(WORK TO BE COMPLETED): From the listing below, output only the lines starting at the line that has "thumb ip: (1064, 894)" and ending at the line that has "index dip: (1249, 773)", exactly as they appear, ends included.

START INFORMATION

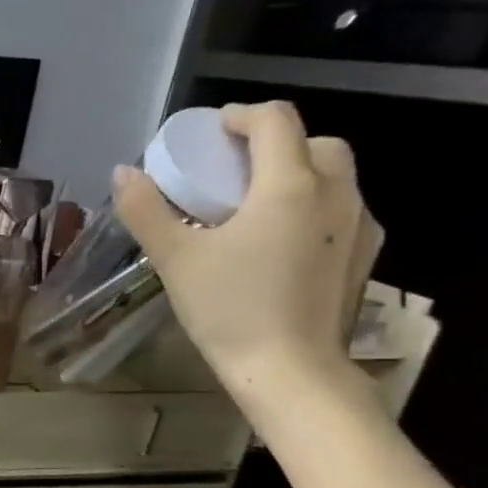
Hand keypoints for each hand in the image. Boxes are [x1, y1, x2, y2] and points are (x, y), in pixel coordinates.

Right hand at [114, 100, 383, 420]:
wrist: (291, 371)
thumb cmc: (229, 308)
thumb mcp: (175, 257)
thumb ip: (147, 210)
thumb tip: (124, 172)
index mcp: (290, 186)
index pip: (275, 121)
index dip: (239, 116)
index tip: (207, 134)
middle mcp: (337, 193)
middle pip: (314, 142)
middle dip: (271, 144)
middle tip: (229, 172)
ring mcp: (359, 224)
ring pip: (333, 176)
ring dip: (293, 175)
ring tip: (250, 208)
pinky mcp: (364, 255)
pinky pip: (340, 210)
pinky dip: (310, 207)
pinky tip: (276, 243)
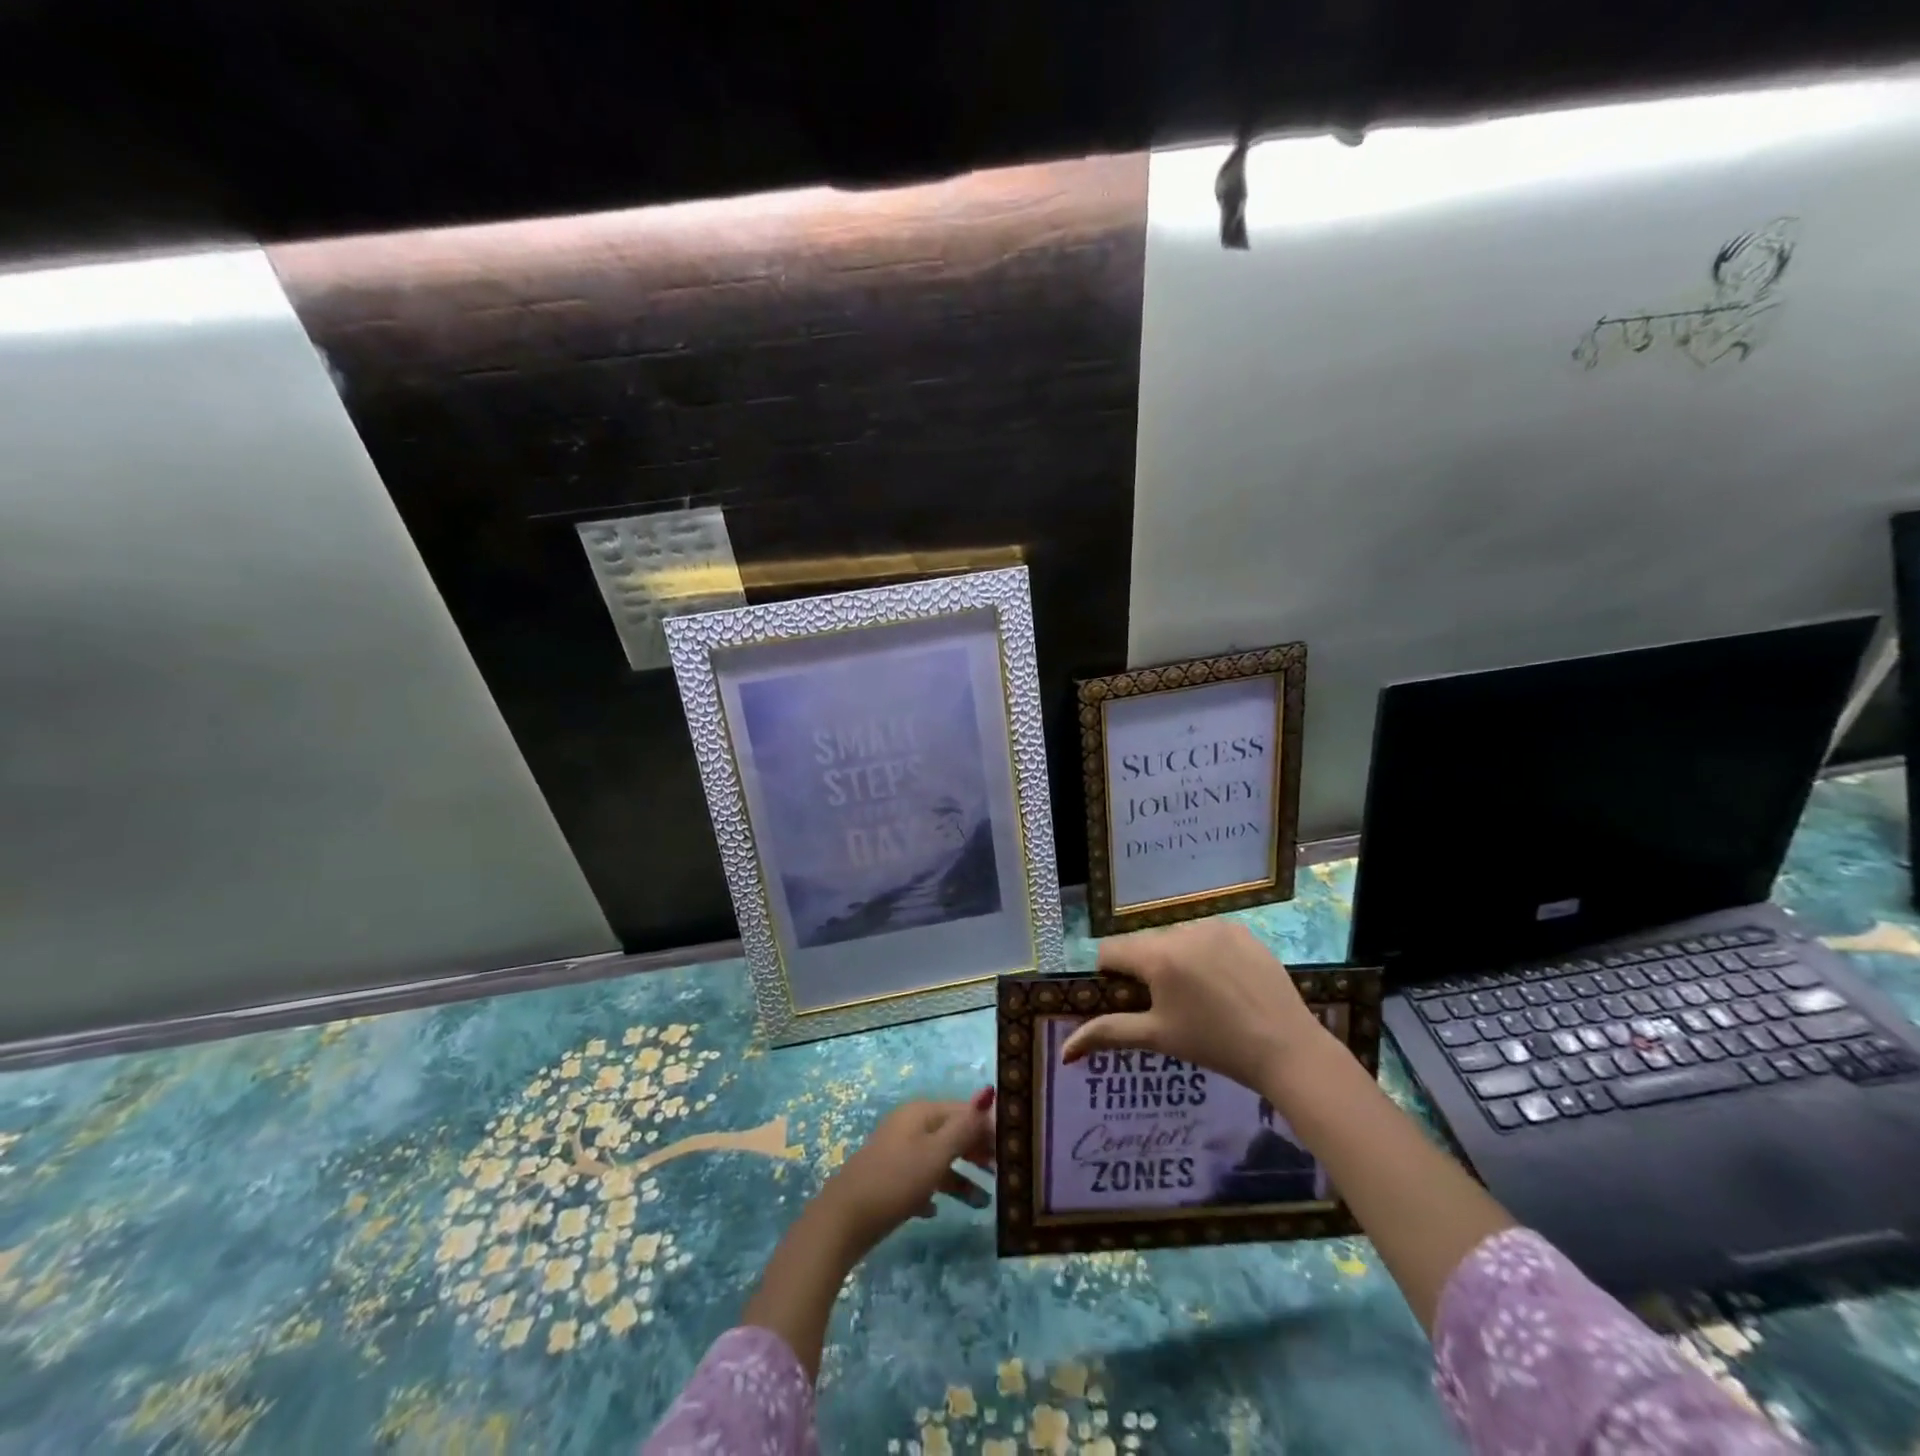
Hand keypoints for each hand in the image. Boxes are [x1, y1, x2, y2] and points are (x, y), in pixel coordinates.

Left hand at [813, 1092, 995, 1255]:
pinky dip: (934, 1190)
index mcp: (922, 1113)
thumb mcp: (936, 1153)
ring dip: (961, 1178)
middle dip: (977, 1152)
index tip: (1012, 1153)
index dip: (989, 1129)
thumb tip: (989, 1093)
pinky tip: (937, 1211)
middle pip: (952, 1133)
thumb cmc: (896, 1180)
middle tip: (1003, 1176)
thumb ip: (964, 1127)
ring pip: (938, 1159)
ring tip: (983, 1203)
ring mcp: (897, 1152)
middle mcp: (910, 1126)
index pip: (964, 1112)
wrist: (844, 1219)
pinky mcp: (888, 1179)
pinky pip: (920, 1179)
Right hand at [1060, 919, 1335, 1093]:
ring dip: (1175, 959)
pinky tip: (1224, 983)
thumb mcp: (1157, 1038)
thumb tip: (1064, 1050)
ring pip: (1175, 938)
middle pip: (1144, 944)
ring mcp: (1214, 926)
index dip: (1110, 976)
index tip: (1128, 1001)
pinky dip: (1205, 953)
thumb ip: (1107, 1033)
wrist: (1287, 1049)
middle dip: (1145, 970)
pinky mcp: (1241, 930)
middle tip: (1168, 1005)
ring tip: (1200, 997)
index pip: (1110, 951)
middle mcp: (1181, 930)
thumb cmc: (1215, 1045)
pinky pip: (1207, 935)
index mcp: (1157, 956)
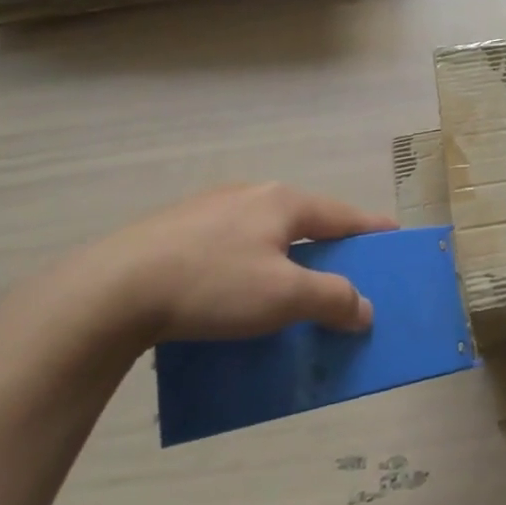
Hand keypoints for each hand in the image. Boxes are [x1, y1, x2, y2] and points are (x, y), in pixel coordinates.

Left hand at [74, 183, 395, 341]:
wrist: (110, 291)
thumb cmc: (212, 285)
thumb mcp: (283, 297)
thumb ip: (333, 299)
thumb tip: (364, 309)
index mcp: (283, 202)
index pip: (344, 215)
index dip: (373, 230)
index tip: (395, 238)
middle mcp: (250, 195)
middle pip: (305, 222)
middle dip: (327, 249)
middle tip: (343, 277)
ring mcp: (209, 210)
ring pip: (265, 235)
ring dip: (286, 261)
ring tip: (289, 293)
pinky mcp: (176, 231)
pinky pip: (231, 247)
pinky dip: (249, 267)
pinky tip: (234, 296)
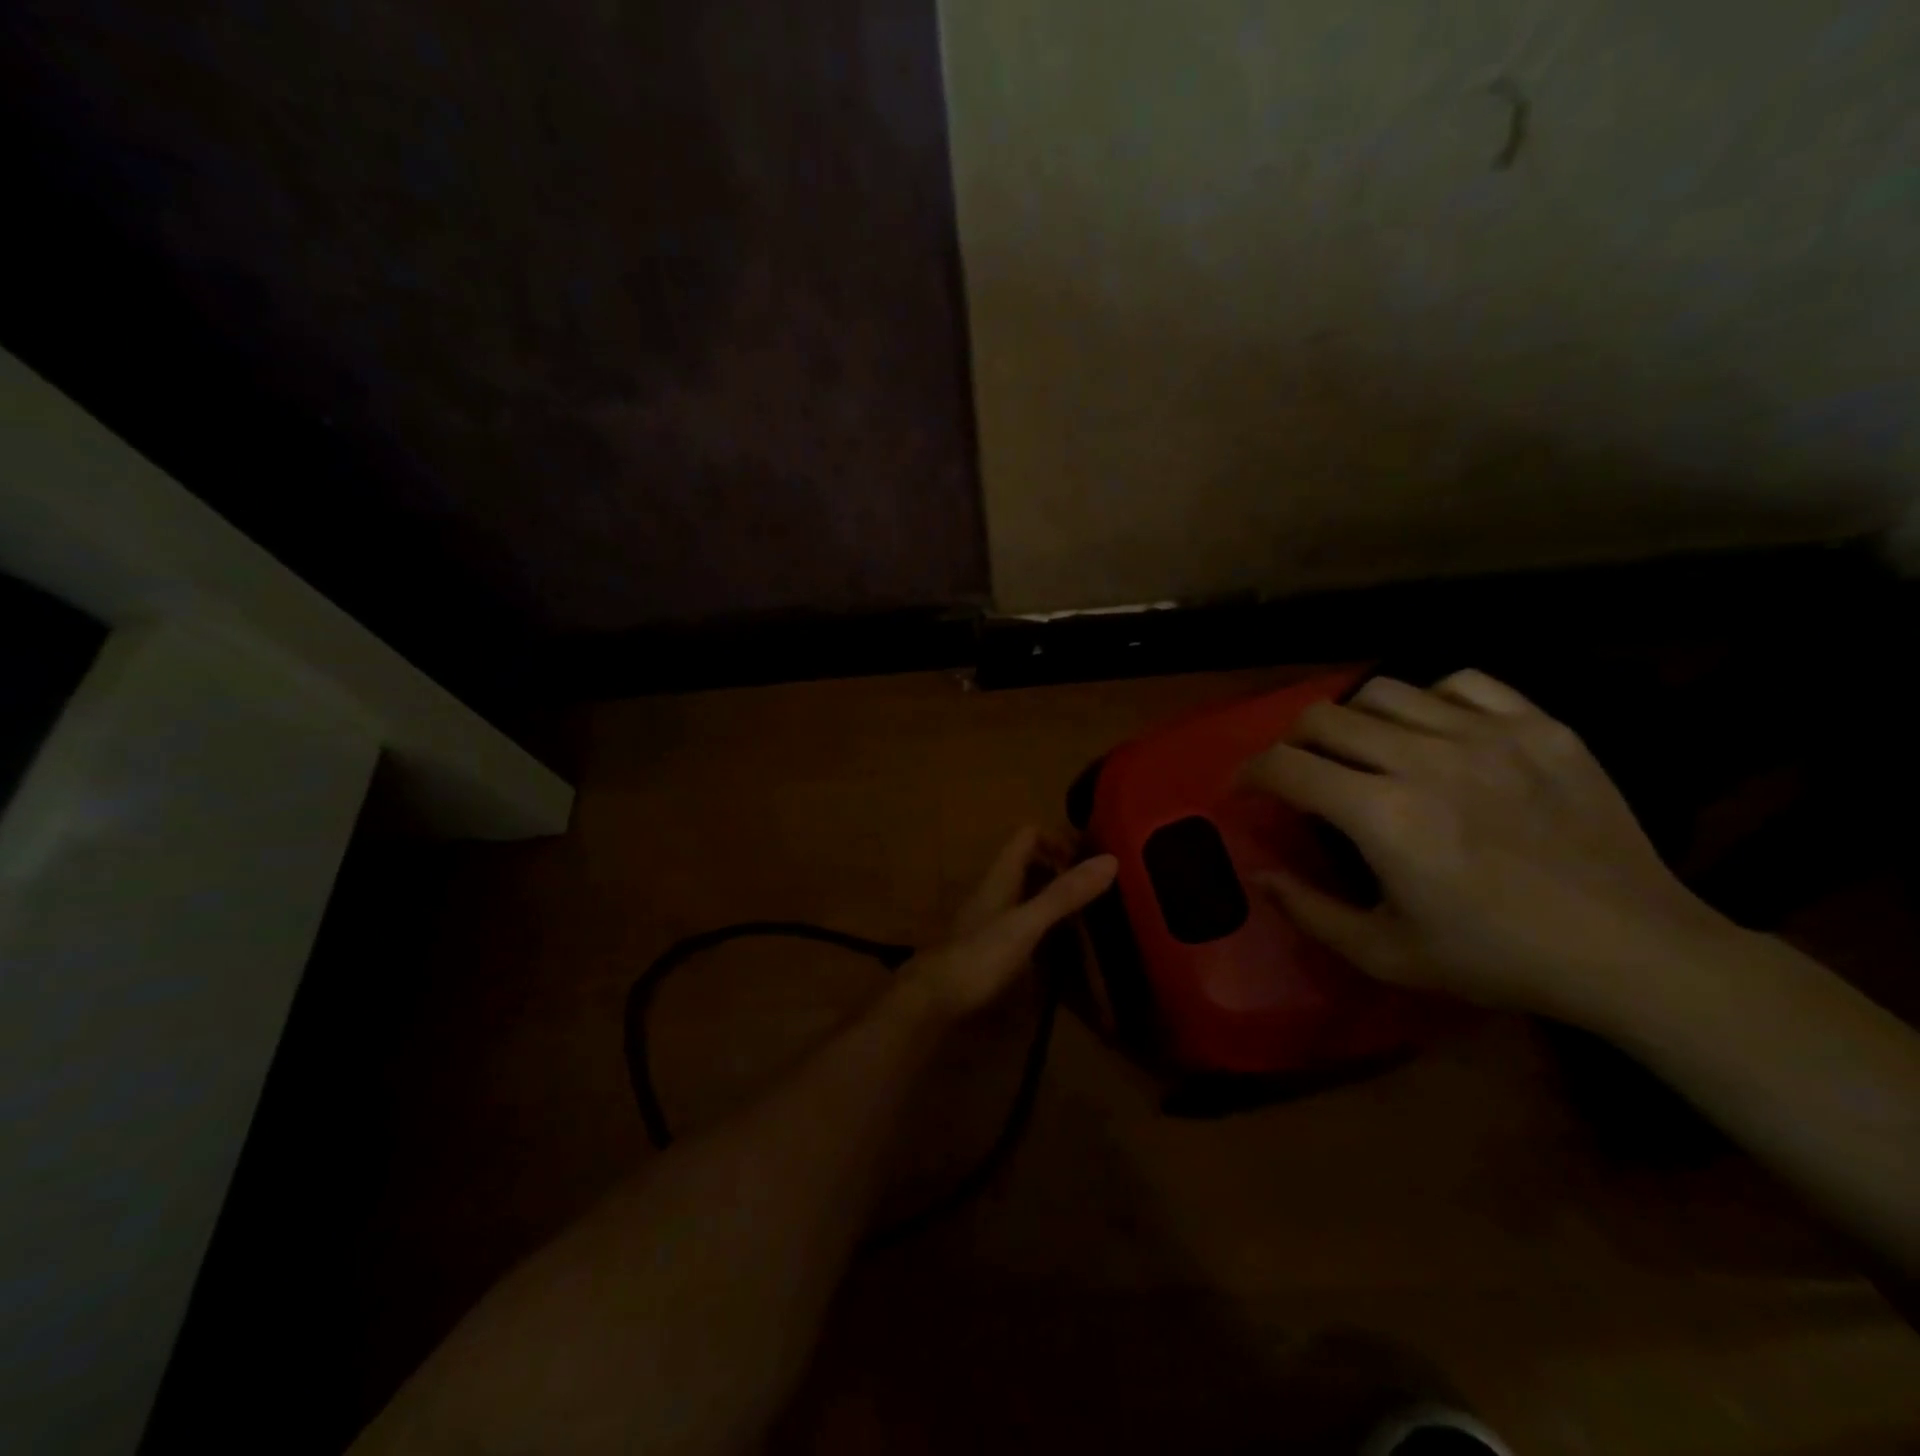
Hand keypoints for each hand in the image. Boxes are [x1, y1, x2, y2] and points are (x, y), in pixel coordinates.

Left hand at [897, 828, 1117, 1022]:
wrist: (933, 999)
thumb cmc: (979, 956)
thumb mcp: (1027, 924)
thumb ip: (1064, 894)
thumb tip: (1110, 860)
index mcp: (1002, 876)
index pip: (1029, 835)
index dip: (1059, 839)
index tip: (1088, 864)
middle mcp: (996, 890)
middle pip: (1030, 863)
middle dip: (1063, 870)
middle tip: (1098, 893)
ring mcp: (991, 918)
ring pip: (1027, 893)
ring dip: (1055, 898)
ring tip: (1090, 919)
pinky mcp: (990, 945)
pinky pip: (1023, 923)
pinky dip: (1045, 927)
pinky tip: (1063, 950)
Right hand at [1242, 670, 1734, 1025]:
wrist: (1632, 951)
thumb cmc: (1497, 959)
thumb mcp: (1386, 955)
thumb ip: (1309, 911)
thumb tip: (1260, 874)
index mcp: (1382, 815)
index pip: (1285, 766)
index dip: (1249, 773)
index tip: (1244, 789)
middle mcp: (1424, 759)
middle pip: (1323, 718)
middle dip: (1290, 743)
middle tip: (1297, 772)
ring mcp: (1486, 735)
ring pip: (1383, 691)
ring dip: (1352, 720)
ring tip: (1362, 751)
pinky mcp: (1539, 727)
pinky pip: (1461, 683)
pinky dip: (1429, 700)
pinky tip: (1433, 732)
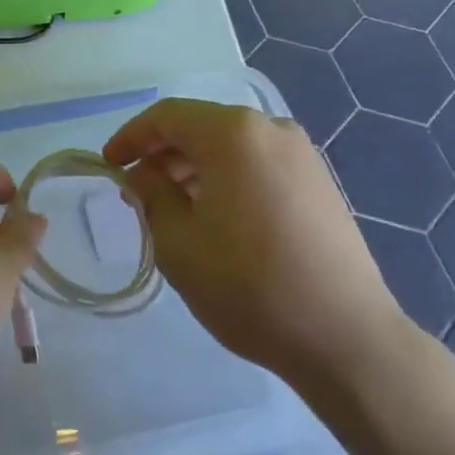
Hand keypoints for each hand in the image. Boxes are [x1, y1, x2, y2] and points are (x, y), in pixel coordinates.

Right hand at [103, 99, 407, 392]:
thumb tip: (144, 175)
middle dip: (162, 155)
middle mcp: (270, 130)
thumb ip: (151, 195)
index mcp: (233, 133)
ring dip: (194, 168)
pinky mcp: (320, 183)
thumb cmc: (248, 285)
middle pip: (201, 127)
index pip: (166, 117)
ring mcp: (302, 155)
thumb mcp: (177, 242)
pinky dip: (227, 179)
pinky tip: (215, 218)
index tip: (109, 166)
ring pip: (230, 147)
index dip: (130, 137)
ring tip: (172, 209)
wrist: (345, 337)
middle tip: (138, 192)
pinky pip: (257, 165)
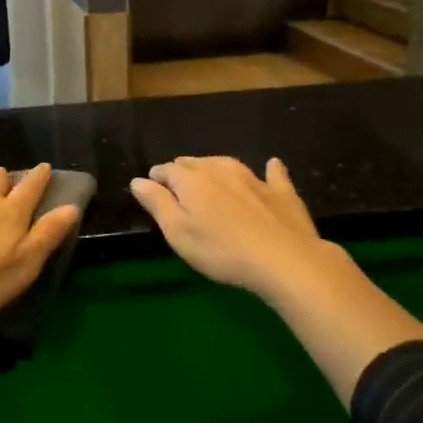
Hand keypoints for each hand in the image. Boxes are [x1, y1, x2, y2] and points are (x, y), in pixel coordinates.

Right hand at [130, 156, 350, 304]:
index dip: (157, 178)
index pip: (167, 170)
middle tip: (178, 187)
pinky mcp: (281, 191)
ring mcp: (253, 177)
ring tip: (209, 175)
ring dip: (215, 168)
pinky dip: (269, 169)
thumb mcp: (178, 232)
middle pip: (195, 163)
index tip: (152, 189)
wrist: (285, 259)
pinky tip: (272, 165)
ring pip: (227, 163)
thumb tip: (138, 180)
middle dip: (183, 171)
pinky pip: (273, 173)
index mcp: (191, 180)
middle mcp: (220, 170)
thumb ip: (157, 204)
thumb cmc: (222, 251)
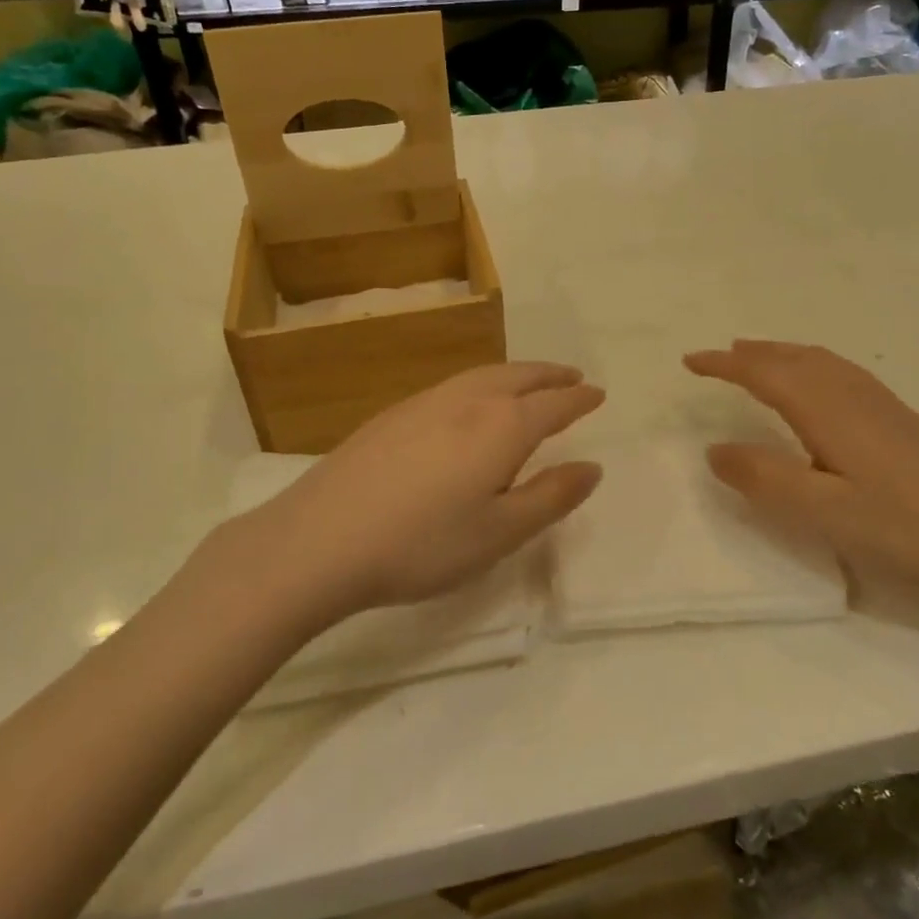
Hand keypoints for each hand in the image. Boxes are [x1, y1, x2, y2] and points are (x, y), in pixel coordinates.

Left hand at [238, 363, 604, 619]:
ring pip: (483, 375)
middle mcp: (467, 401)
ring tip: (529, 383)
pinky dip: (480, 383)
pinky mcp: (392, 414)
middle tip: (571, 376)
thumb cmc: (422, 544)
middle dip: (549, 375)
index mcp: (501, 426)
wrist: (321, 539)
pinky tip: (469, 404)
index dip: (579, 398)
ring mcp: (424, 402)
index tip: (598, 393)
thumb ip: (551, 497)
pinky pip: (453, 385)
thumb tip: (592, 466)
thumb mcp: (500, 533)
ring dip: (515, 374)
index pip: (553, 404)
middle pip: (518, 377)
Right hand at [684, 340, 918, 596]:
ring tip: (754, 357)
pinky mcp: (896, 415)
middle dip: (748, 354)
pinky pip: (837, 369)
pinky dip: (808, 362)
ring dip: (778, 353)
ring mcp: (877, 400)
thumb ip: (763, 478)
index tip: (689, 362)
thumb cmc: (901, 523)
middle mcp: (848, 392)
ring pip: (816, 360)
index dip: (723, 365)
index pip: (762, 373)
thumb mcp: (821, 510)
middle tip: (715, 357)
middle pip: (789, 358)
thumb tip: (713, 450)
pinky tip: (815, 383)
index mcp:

END INFORMATION

(PROBLEM SOLUTION):
thumb ip: (1064, 894)
thumb tip: (1110, 860)
index mcp: (1002, 876)
index pip: (1029, 835)
index dip: (1059, 839)
index tip: (1088, 864)
middle mcp: (996, 890)
middle pip: (1030, 863)
middle dip: (1063, 870)
middle tip: (1098, 893)
ring mcp: (991, 918)
ring pip: (1027, 893)
ring dip: (1055, 898)
ring tip: (1090, 919)
pinky mcp: (990, 945)
pinky pip: (1023, 923)
pinky dip: (1045, 927)
pinky tip: (1063, 950)
Right hand at [1242, 670, 1734, 1025]:
wrist: (1632, 951)
thumb cmc: (1497, 959)
thumb mcp: (1386, 955)
thumb ip: (1309, 911)
thumb tip: (1260, 874)
index mcp: (1382, 815)
index pip: (1285, 766)
index dip: (1249, 773)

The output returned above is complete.